### [EXERCISE REQUIREMENTS]
A complete, exact copy of the records below is the required result.

::: LISTED RECORDS

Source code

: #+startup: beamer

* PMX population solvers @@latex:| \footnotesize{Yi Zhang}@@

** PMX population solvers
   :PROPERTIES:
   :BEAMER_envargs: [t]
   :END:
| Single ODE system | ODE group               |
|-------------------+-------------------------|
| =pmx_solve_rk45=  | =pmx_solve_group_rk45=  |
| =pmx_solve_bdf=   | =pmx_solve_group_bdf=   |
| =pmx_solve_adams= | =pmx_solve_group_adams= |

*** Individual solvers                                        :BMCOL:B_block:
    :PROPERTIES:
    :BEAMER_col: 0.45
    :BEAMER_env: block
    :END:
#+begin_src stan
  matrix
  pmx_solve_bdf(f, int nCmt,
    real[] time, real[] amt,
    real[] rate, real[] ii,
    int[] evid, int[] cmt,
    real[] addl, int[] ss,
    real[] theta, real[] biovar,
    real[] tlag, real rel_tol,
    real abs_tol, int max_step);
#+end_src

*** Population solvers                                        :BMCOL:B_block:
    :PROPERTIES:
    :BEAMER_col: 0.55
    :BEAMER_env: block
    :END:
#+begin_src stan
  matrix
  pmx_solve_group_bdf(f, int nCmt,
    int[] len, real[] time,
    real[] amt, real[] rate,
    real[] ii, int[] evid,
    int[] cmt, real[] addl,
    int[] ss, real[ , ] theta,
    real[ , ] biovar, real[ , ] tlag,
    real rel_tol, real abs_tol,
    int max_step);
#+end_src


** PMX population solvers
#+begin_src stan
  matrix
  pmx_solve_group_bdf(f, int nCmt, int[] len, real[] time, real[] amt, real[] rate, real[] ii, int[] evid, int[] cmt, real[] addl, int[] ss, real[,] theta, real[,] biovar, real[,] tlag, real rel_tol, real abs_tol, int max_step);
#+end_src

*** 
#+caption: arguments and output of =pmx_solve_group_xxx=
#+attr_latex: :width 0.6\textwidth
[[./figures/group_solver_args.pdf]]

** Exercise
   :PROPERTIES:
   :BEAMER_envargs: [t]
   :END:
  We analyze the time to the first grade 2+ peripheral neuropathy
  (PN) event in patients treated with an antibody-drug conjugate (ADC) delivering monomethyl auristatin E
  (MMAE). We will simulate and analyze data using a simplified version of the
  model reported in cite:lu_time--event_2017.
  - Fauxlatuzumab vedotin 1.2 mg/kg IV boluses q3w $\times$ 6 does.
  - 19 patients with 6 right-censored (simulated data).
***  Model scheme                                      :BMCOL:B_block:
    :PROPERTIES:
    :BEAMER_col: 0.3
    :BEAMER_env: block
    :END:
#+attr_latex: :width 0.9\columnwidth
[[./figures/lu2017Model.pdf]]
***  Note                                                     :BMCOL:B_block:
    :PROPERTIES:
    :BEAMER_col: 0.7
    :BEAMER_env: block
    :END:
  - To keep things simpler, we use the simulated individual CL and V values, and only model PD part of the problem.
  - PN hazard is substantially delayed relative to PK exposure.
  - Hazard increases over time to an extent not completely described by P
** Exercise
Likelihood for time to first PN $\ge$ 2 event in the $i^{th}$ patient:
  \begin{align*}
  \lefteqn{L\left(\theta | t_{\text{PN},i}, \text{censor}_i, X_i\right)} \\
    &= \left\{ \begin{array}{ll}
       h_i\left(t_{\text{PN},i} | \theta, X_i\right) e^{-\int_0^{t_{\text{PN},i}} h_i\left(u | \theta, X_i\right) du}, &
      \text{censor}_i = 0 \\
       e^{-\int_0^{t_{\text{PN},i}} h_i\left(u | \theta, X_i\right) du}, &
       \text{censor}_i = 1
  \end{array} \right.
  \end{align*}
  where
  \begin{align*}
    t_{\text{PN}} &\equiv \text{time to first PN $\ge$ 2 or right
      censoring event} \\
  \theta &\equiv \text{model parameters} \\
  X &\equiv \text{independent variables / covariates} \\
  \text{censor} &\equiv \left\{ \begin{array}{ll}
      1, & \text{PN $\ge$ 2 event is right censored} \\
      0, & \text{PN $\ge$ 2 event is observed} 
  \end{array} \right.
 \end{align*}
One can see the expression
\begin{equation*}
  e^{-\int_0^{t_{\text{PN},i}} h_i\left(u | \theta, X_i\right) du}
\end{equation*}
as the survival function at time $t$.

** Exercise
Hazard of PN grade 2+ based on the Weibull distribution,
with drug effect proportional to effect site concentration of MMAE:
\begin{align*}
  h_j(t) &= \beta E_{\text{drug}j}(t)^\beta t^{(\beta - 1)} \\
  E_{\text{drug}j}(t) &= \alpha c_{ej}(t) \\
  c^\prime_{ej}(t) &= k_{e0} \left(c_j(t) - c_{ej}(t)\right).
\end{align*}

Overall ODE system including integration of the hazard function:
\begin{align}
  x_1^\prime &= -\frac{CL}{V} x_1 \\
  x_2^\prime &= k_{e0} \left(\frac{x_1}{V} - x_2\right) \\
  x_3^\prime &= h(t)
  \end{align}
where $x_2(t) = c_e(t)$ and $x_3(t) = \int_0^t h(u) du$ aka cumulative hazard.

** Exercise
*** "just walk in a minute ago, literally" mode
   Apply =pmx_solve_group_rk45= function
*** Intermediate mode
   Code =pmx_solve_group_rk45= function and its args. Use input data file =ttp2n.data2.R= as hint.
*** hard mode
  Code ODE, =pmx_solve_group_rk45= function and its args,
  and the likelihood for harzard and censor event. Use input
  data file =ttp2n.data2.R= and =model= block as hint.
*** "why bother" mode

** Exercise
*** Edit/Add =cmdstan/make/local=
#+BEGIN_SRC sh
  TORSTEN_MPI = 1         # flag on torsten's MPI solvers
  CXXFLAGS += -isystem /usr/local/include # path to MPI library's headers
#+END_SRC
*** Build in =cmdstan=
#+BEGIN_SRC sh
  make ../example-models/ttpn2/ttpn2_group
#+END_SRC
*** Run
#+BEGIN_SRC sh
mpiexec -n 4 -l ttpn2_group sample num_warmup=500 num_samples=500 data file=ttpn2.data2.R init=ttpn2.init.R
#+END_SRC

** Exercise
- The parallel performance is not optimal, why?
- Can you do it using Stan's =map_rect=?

::::::

### [SOLUTION FOR THIS TASK]
Source code

: #+startup: beamer

* PMX population solvers @@latex:| \footnotesize{Yi Zhang}@@

** PMX population solvers
   :PROPERTIES:
   :BEAMER_envargs: [t]
   :END:
| Single ODE system | ODE group               |
|-------------------+-------------------------|
| =pmx_solve_rk45=  | =pmx_solve_group_rk45=  |
| =pmx_solve_bdf=   | =pmx_solve_group_bdf=   |
| =pmx_solve_adams= | =pmx_solve_group_adams= |

*** Individual solvers                                        :BMCOL:B_block:
    :PROPERTIES:
    :BEAMER_col: 0.45
    :BEAMER_env: block
    :END:
#+begin_src stan
  matrix
  pmx_solve_bdf(f, int nCmt,
    real[] time, real[] amt,
    real[] rate, real[] ii,
    int[] evid, int[] cmt,
    real[] addl, int[] ss,
    real[] theta, real[] biovar,
    real[] tlag, real rel_tol,
    real abs_tol, int max_step);
#+end_src

*** Population solvers                                        :BMCOL:B_block:
    :PROPERTIES:
    :BEAMER_col: 0.55
    :BEAMER_env: block
    :END:
#+begin_src stan
  matrix
  pmx_solve_group_bdf(f, int nCmt,
    int[] len, real[] time,
    real[] amt, real[] rate,
    real[] ii, int[] evid,
    int[] cmt, real[] addl,
    int[] ss, real[ , ] theta,
    real[ , ] biovar, real[ , ] tlag,
    real rel_tol, real abs_tol,
    int max_step);
#+end_src


** PMX population solvers
#+begin_src stan
  matrix
  pmx_solve_group_bdf(f, int nCmt, int[] len, real[] time, real[] amt, real[] rate, real[] ii, int[] evid, int[] cmt, real[] addl, int[] ss, real[,] theta, real[,] biovar, real[,] tlag, real rel_tol, real abs_tol, int max_step);
#+end_src

*** 
#+caption: arguments and output of =pmx_solve_group_xxx=
#+attr_latex: :width 0.6\textwidth
[[./figures/group_solver_args.pdf]]

** Exercise
   :PROPERTIES:
   :BEAMER_envargs: [t]
   :END:
  We analyze the time to the first grade 2+ peripheral neuropathy
  (PN) event in patients treated with an antibody-drug conjugate (ADC) delivering monomethyl auristatin E
  (MMAE). We will simulate and analyze data using a simplified version of the
  model reported in cite:lu_time--event_2017.
  - Fauxlatuzumab vedotin 1.2 mg/kg IV boluses q3w $\times$ 6 does.
  - 19 patients with 6 right-censored (simulated data).
***  Model scheme                                      :BMCOL:B_block:
    :PROPERTIES:
    :BEAMER_col: 0.3
    :BEAMER_env: block
    :END:
#+attr_latex: :width 0.9\columnwidth
[[./figures/lu2017Model.pdf]]
***  Note                                                     :BMCOL:B_block:
    :PROPERTIES:
    :BEAMER_col: 0.7
    :BEAMER_env: block
    :END:
  - To keep things simpler, we use the simulated individual CL and V values, and only model PD part of the problem.
  - PN hazard is substantially delayed relative to PK exposure.
  - Hazard increases over time to an extent not completely described by P
** Exercise
Likelihood for time to first PN $\ge$ 2 event in the $i^{th}$ patient:
  \begin{align*}
  \lefteqn{L\left(\theta | t_{\text{PN},i}, \text{censor}_i, X_i\right)} \\
    &= \left\{ \begin{array}{ll}
       h_i\left(t_{\text{PN},i} | \theta, X_i\right) e^{-\int_0^{t_{\text{PN},i}} h_i\left(u | \theta, X_i\right) du}, &
      \text{censor}_i = 0 \\
       e^{-\int_0^{t_{\text{PN},i}} h_i\left(u | \theta, X_i\right) du}, &
       \text{censor}_i = 1
  \end{array} \right.
  \end{align*}
  where
  \begin{align*}
    t_{\text{PN}} &\equiv \text{time to first PN $\ge$ 2 or right
      censoring event} \\
  \theta &\equiv \text{model parameters} \\
  X &\equiv \text{independent variables / covariates} \\
  \text{censor} &\equiv \left\{ \begin{array}{ll}
      1, & \text{PN $\ge$ 2 event is right censored} \\
      0, & \text{PN $\ge$ 2 event is observed} 
  \end{array} \right.
 \end{align*}
One can see the expression
\begin{equation*}
  e^{-\int_0^{t_{\text{PN},i}} h_i\left(u | \theta, X_i\right) du}
\end{equation*}
as the survival function at time $t$.

** Exercise
Hazard of PN grade 2+ based on the Weibull distribution,
with drug effect proportional to effect site concentration of MMAE:
\begin{align*}
  h_j(t) &= \beta E_{\text{drug}j}(t)^\beta t^{(\beta - 1)} \\
  E_{\text{drug}j}(t) &= \alpha c_{ej}(t) \\
  c^\prime_{ej}(t) &= k_{e0} \left(c_j(t) - c_{ej}(t)\right).
\end{align*}

Overall ODE system including integration of the hazard function:
\begin{align}
  x_1^\prime &= -\frac{CL}{V} x_1 \\
  x_2^\prime &= k_{e0} \left(\frac{x_1}{V} - x_2\right) \\
  x_3^\prime &= h(t)
  \end{align}
where $x_2(t) = c_e(t)$ and $x_3(t) = \int_0^t h(u) du$ aka cumulative hazard.

** Exercise
*** "just walk in a minute ago, literally" mode
   Apply =pmx_solve_group_rk45= function
*** Intermediate mode
   Code =pmx_solve_group_rk45= function and its args. Use input data file =ttp2n.data2.R= as hint.
*** hard mode
  Code ODE, =pmx_solve_group_rk45= function and its args,
  and the likelihood for harzard and censor event. Use input
  data file =ttp2n.data2.R= and =model= block as hint.
*** "why bother" mode

** Exercise
*** Edit/Add =cmdstan/make/local=
#+BEGIN_SRC sh
  TORSTEN_MPI = 1         # flag on torsten's MPI solvers
  CXXFLAGS += -isystem /usr/local/include # path to MPI library's headers
#+END_SRC
*** Build in =cmdstan=
#+BEGIN_SRC sh
  make ../example-models/ttpn2/ttpn2_group
#+END_SRC
*** Run
#+BEGIN_SRC sh
mpiexec -n 4 -l ttpn2_group sample num_warmup=500 num_samples=500 data file=ttpn2.data2.R init=ttpn2.init.R
#+END_SRC

** Exercise
- The parallel performance is not optimal, why?
- Can you do it using Stan's =map_rect=?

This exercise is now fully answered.